La mente hace cosas maravillosas. Hoy os voy a hablar de un sueño que tuve anoche que se mezclaba con el aterrador suceso de perder un vuelo que te ha costado miles de euros y que te lleva a un destino muy, muy lejano. Sin embargo, mi cabeza ha sido capaz de engendrar el lado positivo de un destino que parecía truncado por una maleta que nunca se facturaba, que acortaba los minutos para que impidiese el viaje a un enorme país llamado Australia.

Es curioso que, en un aeropuerto que se mezclaba con el de Barajas de Madrid, el del Prat de Barcelona y el de Málaga, hubieran algunos amigos míos que se perdían entre la gente buscando dónde poder facturar sus maletas. Yo no sabía dónde estaba y nunca supe cómo acabé llegando a un pueblecito inventado en mi cabeza, pero que sabía que estaba situado en Australia. ¿Existirá de verdad? Si alguna vez tengo la suerte de visitar este país, seguro que tendré algún déjà vu de locales que visité en mis sueños, de playas paradisíacas y sobre todo de un cielo estrellado tan diferente del que acostumbro a ver aquí.

Una habitación de hotel algo destartalada pero con mucho encanto. Al asomarme por la ventana divisaba un pueblecito costero de pocas casas y gente que era feliz. Es de esos lugares donde encuentras la paz casi sin darte cuenta y te sientes totalmente encajada. No quieres irte de allí, solo quieres desaparecer las veces que haga falta para volverte a encontrar en esa habitación de hotel, caminar por sus callejones sin salida pero cargados de olores de pan recién hecho, de frutas que solo se encuentran allí, de especias que se mezclan con melodías tenues y enigmáticas que te transportan a la felicidad.

Y ahí estaba él. Me encantaría poder describíroslo con todo detalle, pero mi mente solo me recuerda lo a gusto que me sentía con él. Sé que era alto, que era rubio y que su acento español era perfecto. De hecho, le llegué a preguntar cómo que en Australia la gente sabía hablar español de manera espontánea como si fuesen originarios de la mismísima Castilla. Él se reía con mis preguntas, me agarraba de la mano, una mano fuerte, grande y totalmente segura de que yo quería quedarme con él.

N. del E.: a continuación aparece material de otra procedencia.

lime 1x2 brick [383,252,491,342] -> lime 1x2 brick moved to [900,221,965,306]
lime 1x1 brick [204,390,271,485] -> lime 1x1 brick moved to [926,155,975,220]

Primero paseos por las calles estrechas y empinadas de este pueblecito australiano onírico e inconsciente que mi mente se había inventado. Luego una acogedora cafetería donde conocí una niña que quería jugar con mi colgante de esqueleto de T-Rex porque, según ella, le daría suerte en los juegos de azar con los que pasaba el rato con sus amigos. Durante el café, él me hablaba de Australia, me ensimismaba con sus ojos verdes y su sonrisa de oreja a oreja que era incapaz de cerrar. Me miraba tan intensamente que no podía dejar de tiritar. Pero no hacía frío, a pesar de que era invierno en el Hemisferio Sur habiendo yo partido de un verano en el Hemisferio Norte.

No sé cómo acabó mi sueño. Solo sé que me volviste a coger de la mano y me llevaste a la playa más perfectamente solitaria donde la arena brillaba con la luz de la Luna que, de repente, se apagó. Entonces me dijiste que mirara hacia el cielo. Las estrellas no me eran familiares, ninguna de ellas. Me enseñaste nuevas constelaciones y vi como titilaban al son de tus palabras que, con cada letra, me iban enamorando.

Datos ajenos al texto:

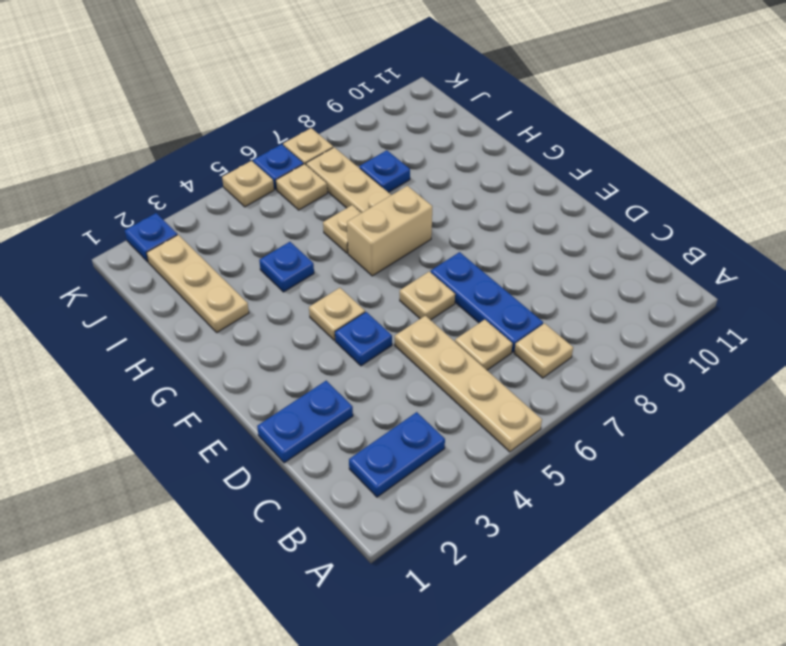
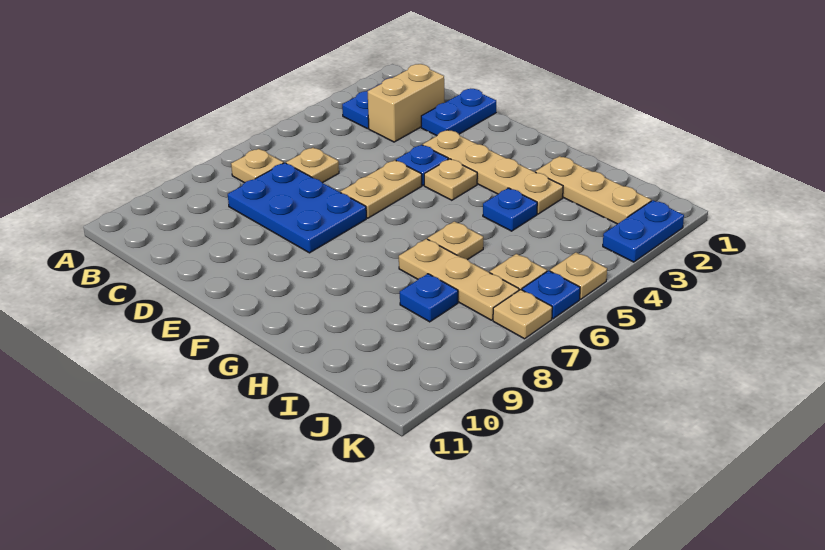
tan 1x4 plate [395,316,542,452] -> tan 1x4 plate moved to [423,130,563,214]
blue 1x3 plate [431,252,543,352] -> blue 2x3 plate [228,163,366,253]
tan 1x1 plate [400,272,455,320] -> tan 1x2 plate [341,160,422,218]
tan 1x2 brick [347,186,432,276] -> tan 1x2 brick moved to [368,64,444,142]
blue 1x1 plate [125,213,177,262] -> blue 1x2 plate [603,200,684,262]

Cuando me desperté quise quedarme un rato más semi inconsciente, indagando más en esas sensaciones que me transmitió un país totalmente desconocido para mí.

Tengo que agradecer a mi subconsciente ser tan benévolo conmigo cuando el día había pasado sin pena ni gloria, sintiéndome sola cuando todo el mundo celebrara una festividad que yo recuerdo feliz antaño, cuando era niña. Se apiadó de mí, me agarró el corazón y lo transportó a mi mente sabiendo las ganas que tengo de viajar lejos y perderme en lugares que calman el alma de los que siempre, siempre, quieren un poquito más.